Oh how I wish more than anything else in entire world that my father could have seen that his life of sacrifice was worth all the trouble he ever went through. Oh how I wish that I would be able to show him that what he dreamed, desired, and declared in prayer, every single day, actually came true. His number one dream was to see his children love the Lord their God will all their heart, mind, soul, and strength; and live their lives completely on fire for Him. And although that might be true today, my father never got to see that before he died.

 

Have you ever tried to thank and honor and praise someone with everything you had, but you just didn’t know how? And no matter how many endless words from the bottom of your heart you said, or how many things you did, you still felt it was not nearly enough to thank that person?
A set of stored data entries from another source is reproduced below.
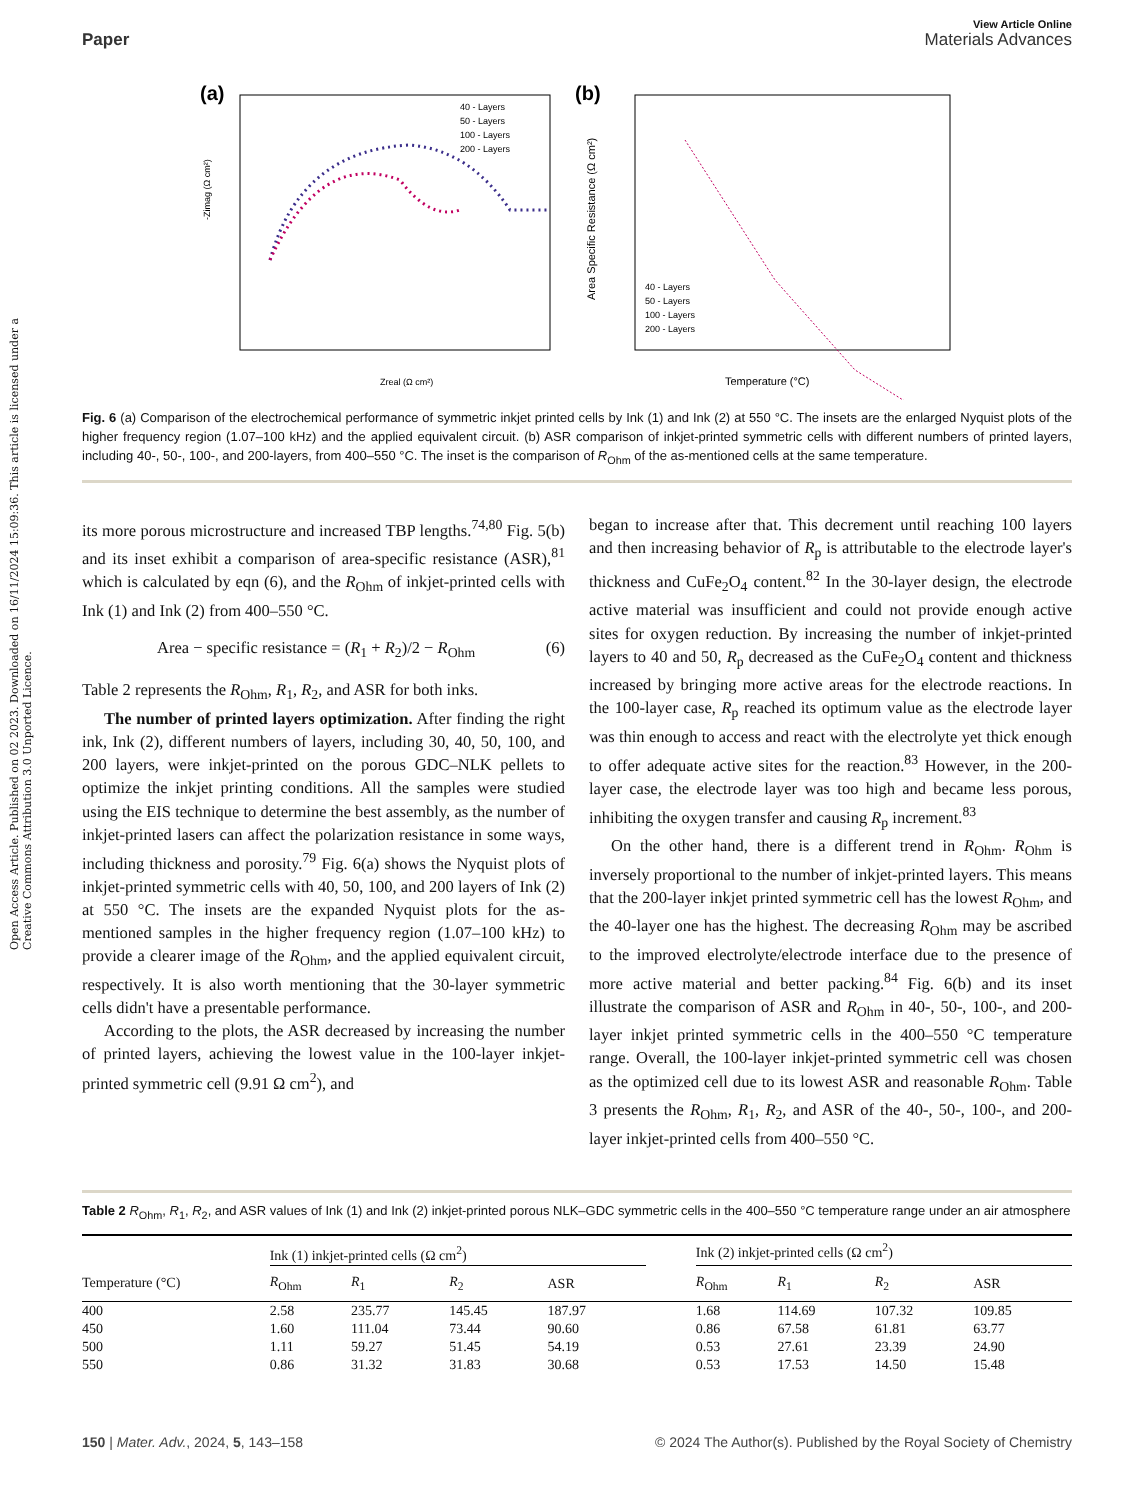Open Access Article. Published on 02 2023. Downloaded on 16/11/2024 15:09:36. This article is licensed under a Creative Commons Attribution 3.0 Unported Licence.
Paper
View Article Online
Materials Advances
(a)
Zreal (Ω cm²)
-Zimag (Ω cm²)
40 - Layers
50 - Layers
100 - Layers
200 - Layers
(b)
Temperature (°C)
Area Specific Resistance (Ω cm²)
40 - Layers
50 - Layers
100 - Layers
200 - Layers
Fig. 6 (a) Comparison of the electrochemical performance of symmetric inkjet printed cells by Ink (1) and Ink (2) at 550 °C. The insets are the enlarged Nyquist plots of the higher frequency region (1.07–100 kHz) and the applied equivalent circuit. (b) ASR comparison of inkjet-printed symmetric cells with different numbers of printed layers, including 40-, 50-, 100-, and 200-layers, from 400–550 °C. The inset is the comparison of R<sub>Ohm</sub> of the as-mentioned cells at the same temperature.
its more porous microstructure and increased TBP lengths.<sup>74,80</sup> Fig. 5(b) and its inset exhibit a comparison of area-specific resistance (ASR),<sup>81</sup> which is calculated by eqn (6), and the R<sub>Ohm</sub> of inkjet-printed cells with Ink (1) and Ink (2) from 400–550 °C.
Area − specific resistance = (R<sub>1</sub> + R<sub>2</sub>)/2 − R<sub>Ohm</sub> (6)
Table 2 represents the R<sub>Ohm</sub>, R<sub>1</sub>, R<sub>2</sub>, and ASR for both inks.
The number of printed layers optimization. After finding the right ink, Ink (2), different numbers of layers, including 30, 40, 50, 100, and 200 layers, were inkjet-printed on the porous GDC–NLK pellets to optimize the inkjet printing conditions. All the samples were studied using the EIS technique to determine the best assembly, as the number of inkjet-printed lasers can affect the polarization resistance in some ways, including thickness and porosity.<sup>79</sup> Fig. 6(a) shows the Nyquist plots of inkjet-printed symmetric cells with 40, 50, 100, and 200 layers of Ink (2) at 550 °C. The insets are the expanded Nyquist plots for the as-mentioned samples in the higher frequency region (1.07–100 kHz) to provide a clearer image of the R<sub>Ohm</sub>, and the applied equivalent circuit, respectively. It is also worth mentioning that the 30-layer symmetric cells didn't have a presentable performance.
According to the plots, the ASR decreased by increasing the number of printed layers, achieving the lowest value in the 100-layer inkjet-printed symmetric cell (9.91 Ω cm<sup>2</sup>), and
began to increase after that. This decrement until reaching 100 layers and then increasing behavior of R<sub>p</sub> is attributable to the electrode layer's thickness and CuFe<sub>2</sub>O<sub>4</sub> content.<sup>82</sup> In the 30-layer design, the electrode active material was insufficient and could not provide enough active sites for oxygen reduction. By increasing the number of inkjet-printed layers to 40 and 50, R<sub>p</sub> decreased as the CuFe<sub>2</sub>O<sub>4</sub> content and thickness increased by bringing more active areas for the electrode reactions. In the 100-layer case, R<sub>p</sub> reached its optimum value as the electrode layer was thin enough to access and react with the electrolyte yet thick enough to offer adequate active sites for the reaction.<sup>83</sup> However, in the 200-layer case, the electrode layer was too high and became less porous, inhibiting the oxygen transfer and causing R<sub>p</sub> increment.<sup>83</sup>
On the other hand, there is a different trend in R<sub>Ohm</sub>. R<sub>Ohm</sub> is inversely proportional to the number of inkjet-printed layers. This means that the 200-layer inkjet printed symmetric cell has the lowest R<sub>Ohm</sub>, and the 40-layer one has the highest. The decreasing R<sub>Ohm</sub> may be ascribed to the improved electrolyte/electrode interface due to the presence of more active material and better packing.<sup>84</sup> Fig. 6(b) and its inset illustrate the comparison of ASR and R<sub>Ohm</sub> in 40-, 50-, 100-, and 200-layer inkjet printed symmetric cells in the 400–550 °C temperature range. Overall, the 100-layer inkjet-printed symmetric cell was chosen as the optimized cell due to its lowest ASR and reasonable R<sub>Ohm</sub>. Table 3 presents the R<sub>Ohm</sub>, R<sub>1</sub>, R<sub>2</sub>, and ASR of the 40-, 50-, 100-, and 200-layer inkjet-printed cells from 400–550 °C.
Table 2 R<sub>Ohm</sub>, R<sub>1</sub>, R<sub>2</sub>, and ASR values of Ink (1) and Ink (2) inkjet-printed porous NLK–GDC symmetric cells in the 400–550 °C temperature range under an air atmosphere
| | Ink (1) inkjet-printed cells (Ω cm<sup>2</sup>) | | | | | Ink (2) inkjet-printed cells (Ω cm<sup>2</sup>) | | | |
| --- | --- | --- | --- | --- | --- | --- | --- | --- | --- |
| Temperature (°C) | R<sub>Ohm</sub> | R<sub>1</sub> | R<sub>2</sub> | ASR | | R<sub>Ohm</sub> | R<sub>1</sub> | R<sub>2</sub> | ASR |
| 400 | 2.58 | 235.77 | 145.45 | 187.97 | | 1.68 | 114.69 | 107.32 | 109.85 |
| 450 | 1.60 | 111.04 | 73.44 | 90.60 | | 0.86 | 67.58 | 61.81 | 63.77 |
| 500 | 1.11 | 59.27 | 51.45 | 54.19 | | 0.53 | 27.61 | 23.39 | 24.90 |
| 550 | 0.86 | 31.32 | 31.83 | 30.68 | | 0.53 | 17.53 | 14.50 | 15.48 |
150 | Mater. Adv., 2024, 5, 143–158 © 2024 The Author(s). Published by the Royal Society of Chemistry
Well that is just a glimpse of what I feel.

 

No matter how many great things I say, no matter how elegantly I organize a string of perfectly arranged vocabulary, no matter how well I deliver sincere and heart-felt words, no matter much I can impact an audience... all that is still not enough to communicate how much I love, respect, adore, honor, and cherish my father and the life he lived.

 

No matter how hard I could ever try, my father will never be able to hear any words of gratitude from me. He will never know the legacy that he left or the amount of people that he deeply impacted by his selfless life. A crater the size of the moon could not compare to the impact his passing has left for us who knew and loved him.

 

The most appropriate inscription is etched in my father’s memorial stone. It reads:

 

In loving memory of a FAITHFUL husband, father, and grandfather. A shining light and a man after God’s own heart. "He walked with God and was not, for God took him."
-- Genesis 5:24

 

Daddy, I love you and I miss you so much. I can’t wait to see you in heaven. Happy Father’s Day.